There are four engines on offer, the headliner being the all-new and from-scratch Ingenium diesel, that here uses a claimed 4.2 litres of fuel per 100km. JLR says it has done two million kilometres of durability testing.

With 132kW/430Nm (the latter between 1750 and 2500rm), it’s got ample punch for a car that weighs 1565kg. A 0-100km/h sprint in 7.8 seconds is respectable, though the engine is no firebrand and lacks the vast wall of torque that the very sportiest diesels have. It’s about reducing emissions, however, and it does that well. It’s also commendably quiet and refined.

The 147kW/280Nm XE 20t in various specification levels is familiar, given its basically the same as the one used in various Fords such as the Mondeo. Ditto the XE 25t, with its tuned version of the same 2.0-litre turbo-petrol with 177kW/340Nm, and 6.8sec 0-100km/h time.

They both serve as good placeholders until the Ingenium engine arrives, since they retain the fantastically linear responses to throttle inputs (lag-free) and that slightly raucous edge that has always been a trademark. You eke every inch out of them.

Atop the range sits the 250kW/450Nm XE S, with its F-Type-sourced supercharged V6 that sends its 1665kg mass (135kg heavier than the 20t and 25t) in 5.1 seconds. It’s rapid, characterful, linear and tractable, but also mildly muted from inside (though it has a menacing bark from outside) — no doubt Jaguar is leaving room for a Mercedes-AMG C63-rivalling ‘XE R’.

Jaguar claims the XE S is more of an Audi S4 rival than a BMW 335i rival, though the Audi’s quattro system is a key differentiator.

All engines are matched to an eight-speed automatic transmission sourced from German wunderkinds ZF, which in this application is predictably intuitive. Place it in S rather than D, and put the car into Sports mode (which sharpens the throttle), and the ante is well-and-truly upped.

The final piece in the XE puzzle is the fact it kicks off a planned renaissance in JLR Australia’s aftersales care, with things such as guaranteed future value programs, an imminent ‘genuine’ used cars program, and a planned fully financeable fixed-price servicing scheme that Jaguar says will cap either five years or 100,000km of servicing at between $1100 and $1350, which is razor sharp.

The service intervals are extremely long, which explains the low cost. They are as follows: 20t and 25t are 12 months/16,000km, the 3.0 V6 S is 12 months/26,000kms and the 2.0d is 24 months/34,000km. Crikey.

So that’s the not quite perfect Jaguar XE, which left us largely impressed after our first local drive. The right badge, the dynamic driving position and hugely accomplished road manners tick the boxes. For a car pitched as the dynamic benchmark, it delivers in spades. In that sense, it’s mission accomplished.

——

### Directive 1
According to the Jaguar XE review, why is the planned fixed-price servicing so inexpensive? Answer in one to three sentences.
### Directive 2
Answer these questions from the Jaguar XE review:
(a) How much durability testing does JLR say it has done on the Ingenium diesel?
(b) What transmission is matched to all the engines?
(c) What is the mass of the XE S?
### Directive 3
Does each statement agree with the Jaguar XE review? Answer yes or no and quote the deciding words.
(a) The XE 25t reaches 100km/h in 6.8 seconds.
(b) The Ingenium diesel has a vast wall of torque like the sportiest diesels.
(c) Jaguar presents the XE S mainly as a rival to the BMW 335i.
Base every answer on the Jaguar XE review alone.

### Dataset extract
——

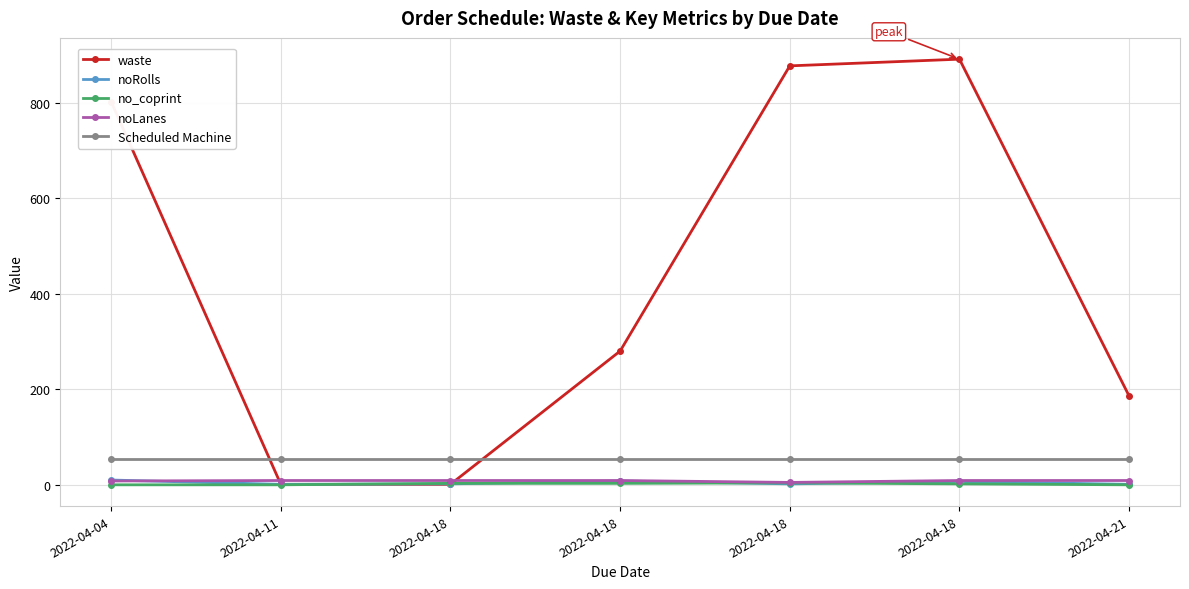

Between 2022-04-11 and 2022-04-18, which series saw the biggest shift?

waste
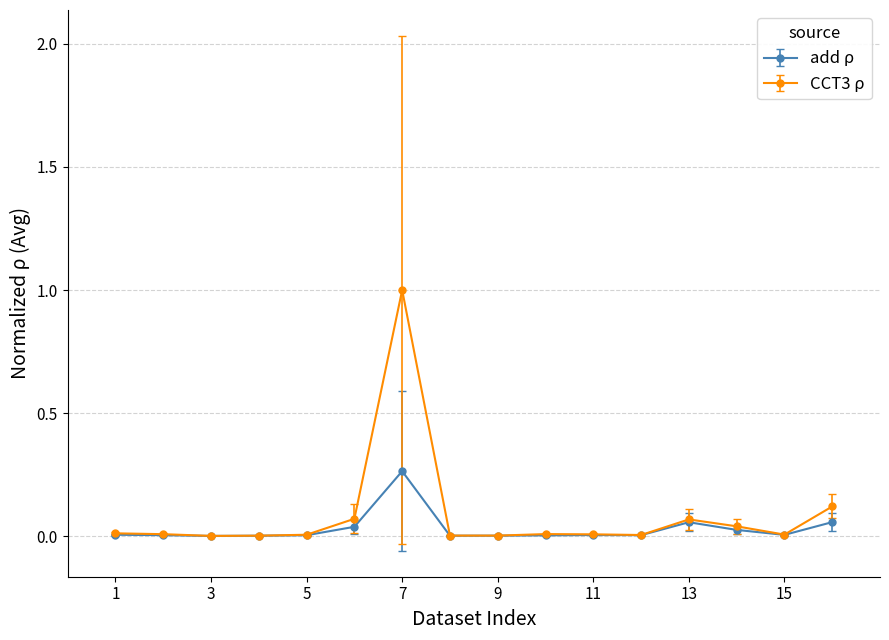

What is the highest value of the CCT3 ρ series?

1.0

——

### Result 1
The service intervals are extremely long, which explains the low cost. The 2.0d, for example, needs servicing only every 24 months/34,000km.

### Result 2
(a) Two million kilometres.
(b) An eight-speed automatic sourced from ZF.
(c) 1665kg.

### Result 3
(a) Yes: "6.8sec 0-100km/h time"
(b) No: "lacks the vast wall of torque that the very sportiest diesels have"
(c) No: "Jaguar claims the XE S is more of an Audi S4 rival than a BMW 335i rival"